Upcoming Course Dates (Chicago):

• July 9-13, 2018.

Instructor: David Beazley

Price: $2500

Includes:

  • Breakfast and lunch
  • Course materials

Overview

Come to Chicago and shatter your brain by writing a compiler for a new programming language! In this workshop, you'll undertake an intense coding project comparable to that given to graduate computer science students in their first-year compilers course.

Compilers is often considered a capstone course for computer science majors. There is a reason for that--a compiler touches almost every topic of computer science ranging from mathematical theory to computer architecture. Writing a compiler is also an exercise in managing software complexity. Compilers have a lot of moving parts, involve unusual tools, are difficult to test, and are challenging to debug. You'll learn a lot by writing a compiler.

Target Audience

This class is for more experienced programmers who'd like to expand their skills by taking on a good challenge. If you're a self-taught programmer and you're curious about what writing a compiler is all about, then this is the course for you.

Instruction Format

This course is almost entirely project focused. A typical day might consist of an hour of discussion followed by 7-8 hours of coding. During coding, there is typically considerable group discussion about coding techniques, design tradeoffs, testing, and other related topics.

Prerequisites

Knowledge of Python programming basics is assumed. No background in compilers is required although awareness of common programming language concepts (e.g., type systems, functions, classes, scoping rules, etc.) is strongly advised. Some knowledge of regular expressions, computer architecture (machine instructions, memory, etc.), and prior use of a compiled language is also recommended.

Syllabus

The course is structured around the goal of creating a small programming language (currently based on Go) and to have it compile to executable programs via LLVM. The code produced by your compiler will have performance comparable to programs written in C. You'll also see how to make a Just-In-Time (JIT) compiler.

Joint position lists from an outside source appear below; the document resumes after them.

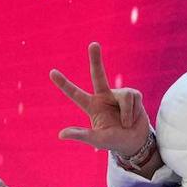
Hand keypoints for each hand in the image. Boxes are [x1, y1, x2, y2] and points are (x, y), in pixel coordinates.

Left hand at [51, 42, 153, 161]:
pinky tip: (133, 119)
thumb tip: (61, 134)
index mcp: (92, 106)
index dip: (64, 83)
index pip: (75, 93)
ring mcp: (119, 94)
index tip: (51, 72)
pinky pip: (133, 98)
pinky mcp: (133, 95)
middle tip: (93, 44)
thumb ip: (81, 135)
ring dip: (126, 113)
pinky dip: (133, 112)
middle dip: (96, 59)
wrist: (134, 142)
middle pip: (98, 75)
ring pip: (124, 96)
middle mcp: (104, 96)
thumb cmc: (114, 141)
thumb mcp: (97, 140)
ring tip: (125, 124)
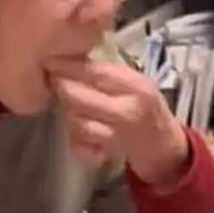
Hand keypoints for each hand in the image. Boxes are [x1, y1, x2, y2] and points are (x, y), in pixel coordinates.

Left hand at [49, 59, 188, 181]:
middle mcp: (128, 110)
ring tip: (74, 107)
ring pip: (76, 120)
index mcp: (137, 86)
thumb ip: (107, 73)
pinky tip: (81, 131)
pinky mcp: (107, 153)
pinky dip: (75, 137)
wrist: (162, 142)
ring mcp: (118, 134)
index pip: (98, 74)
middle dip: (63, 88)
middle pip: (80, 97)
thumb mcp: (134, 83)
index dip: (70, 67)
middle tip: (55, 82)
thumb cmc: (144, 105)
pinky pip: (79, 143)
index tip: (51, 61)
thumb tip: (69, 59)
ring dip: (69, 113)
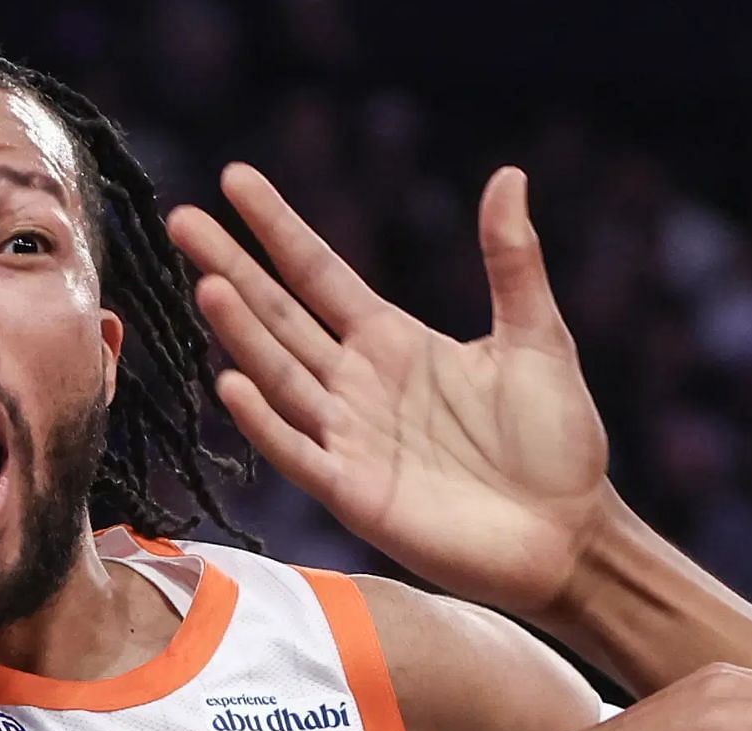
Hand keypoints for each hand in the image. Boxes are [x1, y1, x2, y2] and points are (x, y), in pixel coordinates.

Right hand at [168, 164, 607, 611]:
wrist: (569, 534)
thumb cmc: (556, 440)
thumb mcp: (537, 336)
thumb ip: (511, 261)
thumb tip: (509, 175)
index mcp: (392, 340)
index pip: (317, 272)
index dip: (277, 227)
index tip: (235, 179)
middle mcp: (356, 383)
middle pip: (279, 315)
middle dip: (232, 266)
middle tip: (182, 219)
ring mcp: (348, 438)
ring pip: (281, 375)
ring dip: (244, 334)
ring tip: (209, 286)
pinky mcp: (352, 493)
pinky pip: (297, 452)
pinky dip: (265, 421)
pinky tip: (233, 382)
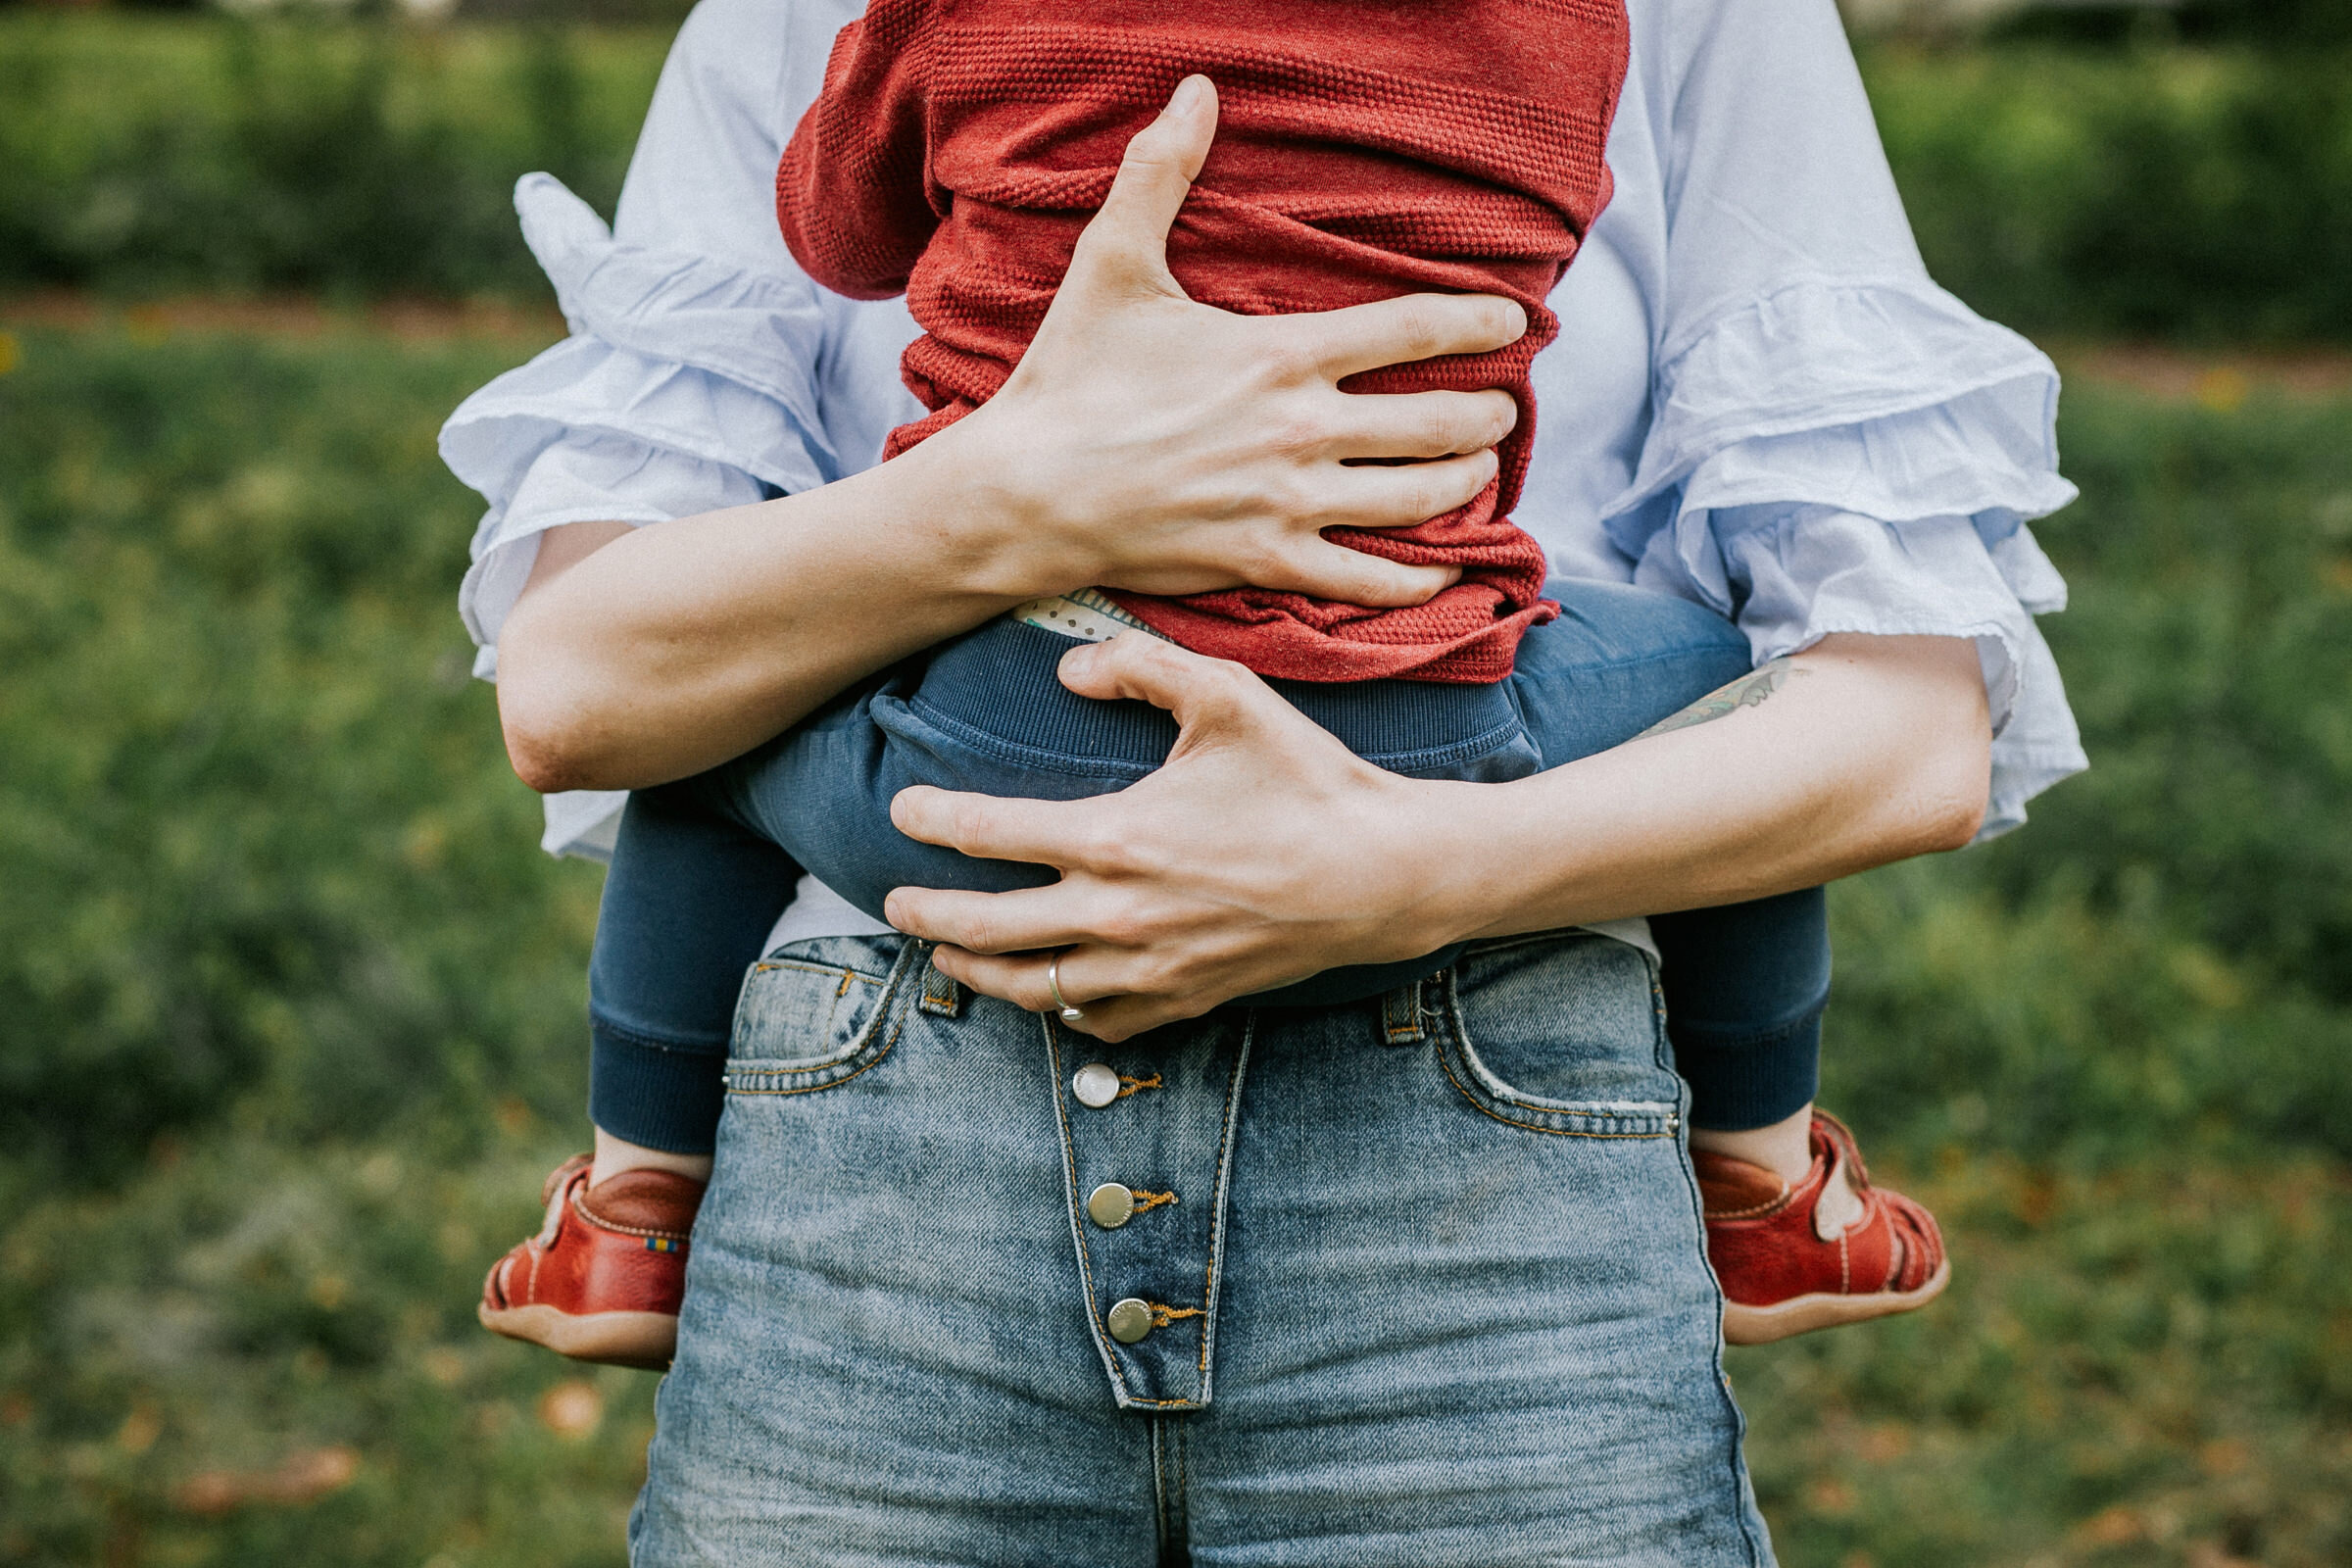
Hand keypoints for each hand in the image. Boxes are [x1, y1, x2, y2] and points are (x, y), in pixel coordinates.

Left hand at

There are 8 project milestones:

  1. Lexing and tokenization. We start by writing a tokenizer for a simple expression language.
  2. Parsing and Abstract Syntax Trees (ASTs). Expressions are parsed into an AST data structure. This is done with the assistance of the SLY parser generator tool.
  3. Type checking. We write an static program analyzer that checks the source code for type errors and other semantic problems.
  4. Intermediate code generation. The AST is converted to an intermediate representation based on static single assignment (SSA).
  5. Code generation. The intermediate code is turned to runnable programs using LLVM. With the completion of this stage, students have the basic foundation of the complete compiler. The next project stages start to add new features.
  6. Relations and booleans. Relational operators and boolean tests are added so that control flow structures can be added.
  7. Control flow. Conditionals and loops are added to the language. Control-flow analysis, basic blocks, and other related concepts are introduced.
  8. Functions. User defined functions are added to the language.

Practical Takeaways

Although most programmers are unlikey to write a compiler in their day-to-day work, this course touches on a wide variety of practical topics that are applicable elsewhere. These include:

Are You Nuts?

Writing a compiler in only 5 days? Is it even possible? To be sure, compilers is often regarded as one of the most difficult CS courses that one can take. If you take it at a University, you'll probably get a professor who will take you through the infamous Dragon Book, spend a lot of time doing mathematical proofs (e.g., deriving the LALR(1) parsing algorithm), and make the focus of the course on preparing graduate students for future research in programming languages. I have taught that class. This is NOT that class.

Instead, this is a compilers course aimed at practioners. As such, the main focus is on coding and software development. Yes, you will learn about important core compiler concepts such as regular expressions, context free grammars, type systems, and programming language semantics. However, instead of doing mathematical proofs involving parsing theory, we'll focus on how you would actually go about implementing a parser and doing things such as writing unit tests for it.

To be sure, you will write a lot of code in this course. The course runs for more than 40 hours over five days. The final completed project consists of approximately 3000 lines of Python and is every bit as involved as the project you typically find in a college-level compilers course for computer science majors. However, this course is structured for success. Most participants finish the final project.

About the Instructor

This class is led by David Beazley. Although most known for his work in the Python community, Dave was formerly a tenure-track assistant professor in the Department of Computer Science at the University of Chicago where he taught a Compilers course along with a variety of other topics in systems and programming languages. Dave is also the creator of the PLY and SLY parsing tools for Python.